WHAT YOU WILL DO => Reproduce verbatim the lines running from the start of the entries through the line containing "Доставка до відділення або поштомату.", inclusive, and no others.

[Collected data]
▬▬▬


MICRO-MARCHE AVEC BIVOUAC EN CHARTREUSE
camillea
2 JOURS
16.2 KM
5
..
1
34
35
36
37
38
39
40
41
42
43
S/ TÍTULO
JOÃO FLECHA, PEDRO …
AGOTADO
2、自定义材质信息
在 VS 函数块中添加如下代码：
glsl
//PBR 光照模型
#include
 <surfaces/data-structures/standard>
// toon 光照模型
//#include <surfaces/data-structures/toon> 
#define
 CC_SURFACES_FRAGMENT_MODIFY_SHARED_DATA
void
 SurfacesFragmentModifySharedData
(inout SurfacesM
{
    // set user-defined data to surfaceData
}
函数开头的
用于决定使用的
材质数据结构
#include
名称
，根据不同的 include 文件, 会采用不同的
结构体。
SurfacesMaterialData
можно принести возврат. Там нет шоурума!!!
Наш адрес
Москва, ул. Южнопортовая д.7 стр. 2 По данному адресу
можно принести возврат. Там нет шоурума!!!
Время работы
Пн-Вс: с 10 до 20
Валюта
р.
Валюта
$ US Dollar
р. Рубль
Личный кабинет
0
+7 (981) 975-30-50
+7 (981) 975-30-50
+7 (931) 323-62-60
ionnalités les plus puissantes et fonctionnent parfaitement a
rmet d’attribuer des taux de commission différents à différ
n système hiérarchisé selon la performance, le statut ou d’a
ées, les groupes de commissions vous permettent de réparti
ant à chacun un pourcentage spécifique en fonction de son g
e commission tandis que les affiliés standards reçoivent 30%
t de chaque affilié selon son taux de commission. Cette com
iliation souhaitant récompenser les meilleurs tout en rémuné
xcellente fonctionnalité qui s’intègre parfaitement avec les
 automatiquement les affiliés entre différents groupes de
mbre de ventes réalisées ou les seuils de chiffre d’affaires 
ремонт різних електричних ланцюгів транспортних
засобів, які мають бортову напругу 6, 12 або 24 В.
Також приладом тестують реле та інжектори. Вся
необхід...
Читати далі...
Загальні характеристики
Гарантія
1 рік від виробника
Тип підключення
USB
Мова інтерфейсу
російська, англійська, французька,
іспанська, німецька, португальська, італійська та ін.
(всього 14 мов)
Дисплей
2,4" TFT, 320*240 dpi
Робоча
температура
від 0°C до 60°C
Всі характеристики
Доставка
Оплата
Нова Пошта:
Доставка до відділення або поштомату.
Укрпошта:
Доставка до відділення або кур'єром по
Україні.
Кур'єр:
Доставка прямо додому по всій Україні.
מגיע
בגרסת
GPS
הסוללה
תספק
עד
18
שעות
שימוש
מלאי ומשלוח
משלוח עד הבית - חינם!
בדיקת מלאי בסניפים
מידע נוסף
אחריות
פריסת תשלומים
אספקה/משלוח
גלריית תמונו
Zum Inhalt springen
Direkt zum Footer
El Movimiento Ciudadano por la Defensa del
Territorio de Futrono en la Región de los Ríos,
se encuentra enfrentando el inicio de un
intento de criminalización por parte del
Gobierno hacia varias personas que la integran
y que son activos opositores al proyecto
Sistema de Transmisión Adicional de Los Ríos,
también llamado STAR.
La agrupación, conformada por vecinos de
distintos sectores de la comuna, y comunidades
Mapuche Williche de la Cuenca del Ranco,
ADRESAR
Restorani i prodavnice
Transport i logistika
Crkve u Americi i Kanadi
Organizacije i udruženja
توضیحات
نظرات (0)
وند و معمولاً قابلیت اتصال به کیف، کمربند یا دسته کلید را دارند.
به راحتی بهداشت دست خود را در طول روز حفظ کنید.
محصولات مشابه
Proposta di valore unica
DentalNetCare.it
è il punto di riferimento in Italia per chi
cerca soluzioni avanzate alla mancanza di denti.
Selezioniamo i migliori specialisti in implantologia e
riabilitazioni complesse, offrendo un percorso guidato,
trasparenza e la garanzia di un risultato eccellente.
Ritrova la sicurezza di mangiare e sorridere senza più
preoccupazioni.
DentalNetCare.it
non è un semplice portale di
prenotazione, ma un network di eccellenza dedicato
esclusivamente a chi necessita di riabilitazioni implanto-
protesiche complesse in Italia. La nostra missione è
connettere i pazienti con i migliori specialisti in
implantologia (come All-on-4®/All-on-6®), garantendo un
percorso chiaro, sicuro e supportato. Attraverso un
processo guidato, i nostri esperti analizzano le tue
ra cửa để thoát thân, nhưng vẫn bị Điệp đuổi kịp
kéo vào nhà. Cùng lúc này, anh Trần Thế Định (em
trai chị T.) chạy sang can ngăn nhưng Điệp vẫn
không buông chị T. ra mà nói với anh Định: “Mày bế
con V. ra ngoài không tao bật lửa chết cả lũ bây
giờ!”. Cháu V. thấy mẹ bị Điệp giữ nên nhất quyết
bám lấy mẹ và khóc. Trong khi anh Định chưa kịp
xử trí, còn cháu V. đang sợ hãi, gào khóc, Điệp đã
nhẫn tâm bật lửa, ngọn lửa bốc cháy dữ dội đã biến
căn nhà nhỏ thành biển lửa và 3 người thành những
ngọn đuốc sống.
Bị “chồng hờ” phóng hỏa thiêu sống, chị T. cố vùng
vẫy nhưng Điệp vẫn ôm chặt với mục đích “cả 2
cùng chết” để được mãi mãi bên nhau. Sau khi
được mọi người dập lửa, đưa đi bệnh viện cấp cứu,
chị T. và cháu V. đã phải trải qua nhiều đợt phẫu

▬▬▬

WORKED SOLUTION =>

MICRO-MARCHE AVEC BIVOUAC EN CHARTREUSE
camillea
2 JOURS
16.2 KM
5
..
1
34
35
36
37
38
39
40
41
42
43
S/ TÍTULO
JOÃO FLECHA, PEDRO …
AGOTADO
2、自定义材质信息
在 VS 函数块中添加如下代码：
glsl
//PBR 光照模型
#include
 <surfaces/data-structures/standard>
// toon 光照模型
//#include <surfaces/data-structures/toon> 
#define
 CC_SURFACES_FRAGMENT_MODIFY_SHARED_DATA
void
 SurfacesFragmentModifySharedData
(inout SurfacesM
{
    // set user-defined data to surfaceData
}
函数开头的
用于决定使用的
材质数据结构
#include
名称
，根据不同的 include 文件, 会采用不同的
结构体。
SurfacesMaterialData
можно принести возврат. Там нет шоурума!!!
Наш адрес
Москва, ул. Южнопортовая д.7 стр. 2 По данному адресу
можно принести возврат. Там нет шоурума!!!
Время работы
Пн-Вс: с 10 до 20
Валюта
р.
Валюта
$ US Dollar
р. Рубль
Личный кабинет
0
+7 (981) 975-30-50
+7 (981) 975-30-50
+7 (931) 323-62-60
ionnalités les plus puissantes et fonctionnent parfaitement a
rmet d’attribuer des taux de commission différents à différ
n système hiérarchisé selon la performance, le statut ou d’a
ées, les groupes de commissions vous permettent de réparti
ant à chacun un pourcentage spécifique en fonction de son g
e commission tandis que les affiliés standards reçoivent 30%
t de chaque affilié selon son taux de commission. Cette com
iliation souhaitant récompenser les meilleurs tout en rémuné
xcellente fonctionnalité qui s’intègre parfaitement avec les
 automatiquement les affiliés entre différents groupes de
mbre de ventes réalisées ou les seuils de chiffre d’affaires 
ремонт різних електричних ланцюгів транспортних
засобів, які мають бортову напругу 6, 12 або 24 В.
Також приладом тестують реле та інжектори. Вся
необхід...
Читати далі...
Загальні характеристики
Гарантія
1 рік від виробника
Тип підключення
USB
Мова інтерфейсу
російська, англійська, французька,
іспанська, німецька, португальська, італійська та ін.
(всього 14 мов)
Дисплей
2,4" TFT, 320*240 dpi
Робоча
температура
від 0°C до 60°C
Всі характеристики
Доставка
Оплата
Нова Пошта:
Доставка до відділення або поштомату.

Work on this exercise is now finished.